Daring to write
Begunah Qaidi by Abdul Wahid Sheikh is without doubt one of the most important books to be published in Urdu in the last decade in India and, given its subject, perhaps in any Indian language. Wahid spent nearly a decade in prison for his alleged role in the Mumbai serial train blasts of 2006, before being acquitted of all charges. The bulk of the book was written while he was still in prison and it was written in the face of the hostility of prison authorities. They tortured him for daring to write but he never gave up. A powerful work of prison literature, it is entitled to be ranked with Dostoevsky’ House of the Living Dead or Oscar Wilde’s Ballad of the Reading Gaol.
Wahid’s book is first and foremost a plaintive and heart breaking invocation of the Indian Constitution. He begins his memoir by quoting Article 20 of the Constitution, which states that ‘no person accused of an offence shall be compelled to be a witness against himself.’ However, laws such as TADA, POTA and MCOCA subvert that principle by making ‘confessions’ made to the police admissible as evidence. As Wahid shows, for all of his 12 co-accused, their ‘confession’ itself became their conviction. Torture is practised as a veritable policy by the use of diverse techniques, such as electric shocks, injection of burning oil into the anus, waterboarding, and the plucking out of hair or nails. The confessions are forced out also through psychological abuse: by threatening rape on the women of their families, by shaming them in public, snatching away their burqas, and by incessantly abusing their Gods and Prophets. When one sees one’s family facing such humiliation, says Wahid, one submits to anything.
There is no dearth of black humour in Wahid’s book. The police is very careful not to injure prisoners where visible bruises might embarrass them before a judge, so they only beat them on the soles, palms or private parts. The belt they use to thrash has sardonic labels such as meri aawaz suno, bolne wala patta, andha qanun. When they forcibly record scripted confessions before a camera, to be sold to a TV channel, they insist that the prisoner appears relaxed and speaks with a sense of casual triumph. The only problem: the prisoner is supposed to do so while getting beaten up during breaks.
Written in lucid yet elegant prose, the book is astonishingly free of self pity. Wahid’s experience as a school master
serves him well as he puts together this chronicle of unbearable trauma with exceptional coherence. Indeed, the detail, the mastery of law, and the accuracy of description used by this book make this perhaps the first police procedural in the world which shows us state power in all its vulgar glory from below.

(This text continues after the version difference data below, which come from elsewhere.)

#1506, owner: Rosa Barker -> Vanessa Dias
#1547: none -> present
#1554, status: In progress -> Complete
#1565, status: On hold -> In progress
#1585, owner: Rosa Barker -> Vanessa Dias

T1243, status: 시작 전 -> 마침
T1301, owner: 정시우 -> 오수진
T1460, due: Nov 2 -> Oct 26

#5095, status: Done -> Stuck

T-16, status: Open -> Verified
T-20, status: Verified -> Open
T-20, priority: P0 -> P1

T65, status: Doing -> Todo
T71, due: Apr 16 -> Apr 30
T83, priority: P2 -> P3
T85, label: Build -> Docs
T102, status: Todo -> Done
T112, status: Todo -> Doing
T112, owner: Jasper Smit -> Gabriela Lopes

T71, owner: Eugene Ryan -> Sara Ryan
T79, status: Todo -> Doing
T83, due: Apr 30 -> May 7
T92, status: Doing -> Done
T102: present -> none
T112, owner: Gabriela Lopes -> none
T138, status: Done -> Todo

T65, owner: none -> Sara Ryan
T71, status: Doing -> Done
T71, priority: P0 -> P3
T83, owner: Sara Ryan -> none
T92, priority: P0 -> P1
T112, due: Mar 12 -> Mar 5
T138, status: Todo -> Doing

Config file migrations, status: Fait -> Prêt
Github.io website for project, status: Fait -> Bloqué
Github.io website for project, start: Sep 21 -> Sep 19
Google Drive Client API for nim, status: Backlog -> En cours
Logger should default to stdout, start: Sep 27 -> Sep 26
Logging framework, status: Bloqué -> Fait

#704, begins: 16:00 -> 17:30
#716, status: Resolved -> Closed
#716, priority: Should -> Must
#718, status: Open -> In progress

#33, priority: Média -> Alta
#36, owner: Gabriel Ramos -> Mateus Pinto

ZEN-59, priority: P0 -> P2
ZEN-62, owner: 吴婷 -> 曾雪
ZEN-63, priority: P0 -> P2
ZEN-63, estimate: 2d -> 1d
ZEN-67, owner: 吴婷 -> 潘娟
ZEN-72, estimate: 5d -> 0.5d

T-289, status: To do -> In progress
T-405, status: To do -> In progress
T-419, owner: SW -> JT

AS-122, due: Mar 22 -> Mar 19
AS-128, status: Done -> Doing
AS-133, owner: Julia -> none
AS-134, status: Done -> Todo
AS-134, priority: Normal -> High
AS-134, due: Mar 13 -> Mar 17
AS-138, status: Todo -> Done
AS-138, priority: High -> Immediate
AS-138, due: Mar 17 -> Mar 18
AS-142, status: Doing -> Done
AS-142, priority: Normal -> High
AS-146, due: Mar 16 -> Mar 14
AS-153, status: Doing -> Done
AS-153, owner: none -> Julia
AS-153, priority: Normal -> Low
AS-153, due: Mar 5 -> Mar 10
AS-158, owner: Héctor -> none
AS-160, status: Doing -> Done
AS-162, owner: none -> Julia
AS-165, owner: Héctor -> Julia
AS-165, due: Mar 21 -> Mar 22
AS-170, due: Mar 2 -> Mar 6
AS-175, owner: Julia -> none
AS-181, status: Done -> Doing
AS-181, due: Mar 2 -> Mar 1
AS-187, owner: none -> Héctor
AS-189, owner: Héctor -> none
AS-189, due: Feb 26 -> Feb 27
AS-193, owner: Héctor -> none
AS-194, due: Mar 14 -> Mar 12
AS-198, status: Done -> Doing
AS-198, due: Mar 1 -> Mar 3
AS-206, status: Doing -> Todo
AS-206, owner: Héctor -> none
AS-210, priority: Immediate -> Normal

But the book’s most resplendent part is the triumph of the human spirit as it narrates the struggle and resistance mounted by Wahid and some of the other accused. This resistance was both emotional and techno-legal as they insisted, at each stage, on the law and procedure being followed. For instance, they would repeatedly tell their magistrates about being tortured, they kept logs of each visit to the police station, of each stage of the inquiry, of their activities, of visits by the police inside jail (totally illegal). They made fantastic use of the RTI to track the movement of police vehicles using their log book, to use the movement of DCPs (busy with the Prime Minister’s security on the day they were supposedly recording confessions), and to find out how many of the police witnesses were implicated in other cases and had appeared as police witnesses in which earlier cases. No wonder the government has moved to dilute the Right to Information Act. Wahid prescribes a behaviour-and-conduct tool kit to deal with every situation that an accused may face. What to do in case of house searches, in case of beatings (shout, shout and shout and keep twisting so that you get hurt in a body part that is visible to a judge), complain, keep a log book, keep newspaper cuttings, force the judge to take things on record, keep saying I am innocent during narco tests. The essence of Wahid’s primer is that if you complain and resist and appear as a troublemaker there are more chances of escaping than if you are submissive and compliant.
Wahid is now part of a collective called the Innocence Network, which fights for the rights of the other innocent accused all over the world. He lectures, talks and travels. In this book he lays bare not just his journey but also the entire apparatus of the state. In the process, he has given us an extraordinary story, a saga of crime and punishment, of a wilful extermination of innocence where massacres result not in justice but in the butchery of other souls. It is no less than an Indian Chernobyl which awaits its visual chroniclers. This is a book that deserves to be translated into every language.